Pierapaolo Marino ha ribadito in apertura di aver preferito differenziare le presentazioni per reparto. Elia - ha specificato - è in prestito con diritto di riscatto, mentre Cocetta è arrivato a titolo definitivo, mentre Esposito è uno "scugnizzo" che si spera possa essere utile alla causa.
«Ribadisco che capisco la gente ci stia male, però magari un domani, quandi servirà, chiederemo loro una mano. Chissà che non accada che questo sogno si realizzi».

ANTONIO MINADEO
«Sono una persona di poche parole. Lavorare col direttore Marino è un onore, sentirsi fare da lui complimenti vale tanto. Non voglio fare brutte figure in una piazza così grande ed in cui volevamo venire.

In C cosa serve?
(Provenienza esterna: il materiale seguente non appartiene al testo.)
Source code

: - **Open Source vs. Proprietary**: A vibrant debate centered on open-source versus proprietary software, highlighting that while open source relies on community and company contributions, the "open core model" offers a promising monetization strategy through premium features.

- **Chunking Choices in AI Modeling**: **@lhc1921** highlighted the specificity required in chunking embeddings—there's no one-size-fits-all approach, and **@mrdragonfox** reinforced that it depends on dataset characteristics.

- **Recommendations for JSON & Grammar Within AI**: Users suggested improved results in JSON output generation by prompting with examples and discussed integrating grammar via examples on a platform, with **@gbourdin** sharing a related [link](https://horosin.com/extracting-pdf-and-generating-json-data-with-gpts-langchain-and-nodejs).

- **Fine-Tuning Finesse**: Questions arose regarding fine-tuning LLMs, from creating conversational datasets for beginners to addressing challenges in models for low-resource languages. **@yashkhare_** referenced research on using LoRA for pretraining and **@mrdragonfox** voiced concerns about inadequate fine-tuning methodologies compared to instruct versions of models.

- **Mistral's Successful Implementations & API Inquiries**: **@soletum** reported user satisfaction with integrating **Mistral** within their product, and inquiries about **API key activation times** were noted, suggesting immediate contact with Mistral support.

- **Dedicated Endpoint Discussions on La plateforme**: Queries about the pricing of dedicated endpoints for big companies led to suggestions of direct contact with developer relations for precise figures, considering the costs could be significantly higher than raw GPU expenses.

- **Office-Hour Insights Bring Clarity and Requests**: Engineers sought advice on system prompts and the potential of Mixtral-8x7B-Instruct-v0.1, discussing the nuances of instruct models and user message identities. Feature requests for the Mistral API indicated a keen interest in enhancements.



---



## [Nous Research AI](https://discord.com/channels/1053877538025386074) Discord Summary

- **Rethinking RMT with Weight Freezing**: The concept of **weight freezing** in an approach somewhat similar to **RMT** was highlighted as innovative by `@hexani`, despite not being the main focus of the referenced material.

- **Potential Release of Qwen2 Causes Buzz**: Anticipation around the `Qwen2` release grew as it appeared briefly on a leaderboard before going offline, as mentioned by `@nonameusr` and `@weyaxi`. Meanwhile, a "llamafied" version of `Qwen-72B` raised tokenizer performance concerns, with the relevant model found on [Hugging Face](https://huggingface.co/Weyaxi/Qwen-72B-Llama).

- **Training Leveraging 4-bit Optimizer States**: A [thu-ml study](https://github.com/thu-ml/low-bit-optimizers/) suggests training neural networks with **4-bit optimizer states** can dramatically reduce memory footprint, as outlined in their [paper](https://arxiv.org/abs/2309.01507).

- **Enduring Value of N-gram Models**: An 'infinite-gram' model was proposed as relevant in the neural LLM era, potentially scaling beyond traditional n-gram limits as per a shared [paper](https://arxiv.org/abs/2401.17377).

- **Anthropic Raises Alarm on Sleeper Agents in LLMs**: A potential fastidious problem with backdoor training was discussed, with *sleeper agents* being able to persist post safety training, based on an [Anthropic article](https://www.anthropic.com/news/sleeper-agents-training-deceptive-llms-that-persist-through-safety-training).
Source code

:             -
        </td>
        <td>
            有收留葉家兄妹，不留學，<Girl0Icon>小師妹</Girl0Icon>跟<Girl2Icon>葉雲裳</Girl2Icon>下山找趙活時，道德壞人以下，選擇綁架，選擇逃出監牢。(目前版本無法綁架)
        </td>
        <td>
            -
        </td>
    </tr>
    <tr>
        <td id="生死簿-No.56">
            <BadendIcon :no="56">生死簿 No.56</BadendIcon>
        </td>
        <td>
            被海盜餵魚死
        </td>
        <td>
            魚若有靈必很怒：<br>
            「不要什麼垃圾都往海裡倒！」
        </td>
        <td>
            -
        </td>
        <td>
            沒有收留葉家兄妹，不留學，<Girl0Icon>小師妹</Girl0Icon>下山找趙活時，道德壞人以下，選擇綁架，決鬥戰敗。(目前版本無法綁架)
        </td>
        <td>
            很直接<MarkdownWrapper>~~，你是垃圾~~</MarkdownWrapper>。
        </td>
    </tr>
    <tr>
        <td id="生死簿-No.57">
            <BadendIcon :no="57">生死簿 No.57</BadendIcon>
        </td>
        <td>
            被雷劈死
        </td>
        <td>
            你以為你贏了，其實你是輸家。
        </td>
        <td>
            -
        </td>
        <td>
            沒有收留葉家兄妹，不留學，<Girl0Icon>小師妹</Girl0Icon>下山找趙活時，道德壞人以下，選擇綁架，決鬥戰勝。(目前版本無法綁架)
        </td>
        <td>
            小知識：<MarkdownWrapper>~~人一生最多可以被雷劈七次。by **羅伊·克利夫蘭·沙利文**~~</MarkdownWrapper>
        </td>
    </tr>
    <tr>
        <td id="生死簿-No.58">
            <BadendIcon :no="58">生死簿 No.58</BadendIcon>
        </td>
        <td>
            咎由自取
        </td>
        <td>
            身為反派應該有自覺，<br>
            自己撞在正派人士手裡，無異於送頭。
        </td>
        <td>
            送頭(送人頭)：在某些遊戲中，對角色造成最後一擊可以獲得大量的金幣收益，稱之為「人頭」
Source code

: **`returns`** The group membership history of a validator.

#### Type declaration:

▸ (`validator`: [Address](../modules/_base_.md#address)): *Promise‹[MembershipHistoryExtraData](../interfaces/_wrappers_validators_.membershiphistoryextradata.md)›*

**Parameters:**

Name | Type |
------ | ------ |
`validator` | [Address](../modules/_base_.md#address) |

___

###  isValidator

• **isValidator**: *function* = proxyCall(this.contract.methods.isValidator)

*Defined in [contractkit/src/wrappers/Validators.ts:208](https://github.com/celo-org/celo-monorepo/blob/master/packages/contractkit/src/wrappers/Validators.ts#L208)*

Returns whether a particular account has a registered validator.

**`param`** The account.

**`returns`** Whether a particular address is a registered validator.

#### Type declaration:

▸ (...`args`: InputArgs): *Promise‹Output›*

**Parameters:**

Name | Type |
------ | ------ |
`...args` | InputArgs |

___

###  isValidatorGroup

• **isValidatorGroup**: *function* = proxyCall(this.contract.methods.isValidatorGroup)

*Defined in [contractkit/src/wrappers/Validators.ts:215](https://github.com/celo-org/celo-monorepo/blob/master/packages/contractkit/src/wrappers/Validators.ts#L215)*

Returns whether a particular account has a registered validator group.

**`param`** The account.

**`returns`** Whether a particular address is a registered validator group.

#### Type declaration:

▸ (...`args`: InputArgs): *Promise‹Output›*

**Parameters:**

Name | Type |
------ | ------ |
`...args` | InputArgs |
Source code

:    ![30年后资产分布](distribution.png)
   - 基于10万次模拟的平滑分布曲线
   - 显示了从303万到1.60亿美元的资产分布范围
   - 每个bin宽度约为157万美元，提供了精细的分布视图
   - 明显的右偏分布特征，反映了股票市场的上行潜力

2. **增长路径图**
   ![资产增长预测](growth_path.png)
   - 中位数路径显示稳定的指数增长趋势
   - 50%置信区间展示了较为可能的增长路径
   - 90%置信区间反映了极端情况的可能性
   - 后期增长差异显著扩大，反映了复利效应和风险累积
Corsa, agonismo e un po' di qualità che stiamo inserendo. In C dobbiamo lavorare sulla prestanza fisica».


NICCOLÒ COCETTA
«Avevo lavorato col direttore e quando mi ha chiamato non vedevo l'ora di arrivare qua, lui è un grande professionista, ma molto umile ed io sono molto contento».

«Mi ritengo un difensore moderno ed anche intelligente. Bari in c? Non c'entra niente, per aspetto umano,campi,strutture. Venire qui un onore altrochè».

«Visto da fuori Bari era qualcosa di diverso e stando qui lo sto capendo».

«Lega Pro è tosta, "ignorante", sporca e spesso fino al 90' non si sa chi vince. Sto però vedendo in allenamento questo gruppo e penso ci potremo togliere soddisfazioni».

«Idolo? Sergio Ramos, vedevo la sua voglia di vincere le partite e la sua qualità era di ispirazione.
Come si arriva in alto essendo italiano? Guardando chi sta davanti a te allenandosi con costanza. Ad Udine Bjiol mi diceva "tu hai qualità" ed io l'ho preso in parola. Speriamp di far bene ed avere spazio».

MIRKO ELIA
«Sono un difensore molto fisico che fa della forza il suo punto migliore. Devo imparare a modularla. Modulo? So giocare sia a tre che a quattro».

«Ho avuto chiamata e non ho esitato. Perchè questa è una piazza che non si deve spiegare. Io sono circondato da persone che mi hanno detto "fai ciò che senti" ed io sentivo che si trattava di una possibilità enorme per me (Marino ha evidenziato come la Fiorentina lo volesse mandare a Ravenna,ma lui ha bloccato il tutto)».

«Essere difensore prevede contrasti continui ed impegno fisico ed in C le partite sono quasi 6tutte così».

«Per me il più forte del mondo è stato Nesta. Ma oggi, se dovessi studiare un calciatore faccio riferimento a Bremer».

MATTIA ESPOSITO
«Esterno d'attacco di sinistra è il mio ruolo, ma a Sorrento ho fatto il trequartista. Non ho problemi, se serve posso fare il difensore».

«La chiamata è stata all'improvviso. Era fatta col Cagliari. Poi apro telefono e c'erano decine di messaggi "benvenuto a Bari". Ho chiesto lumi ed ho capito che era cambiato il mio destino. E sono contento».

«Sono molto giovane ma con tanta personalità, che è una mia dote. Lavezzi non è il mio idolo,lo è Kvara, ma magari arrivare ad assomigliare a Lavezzi».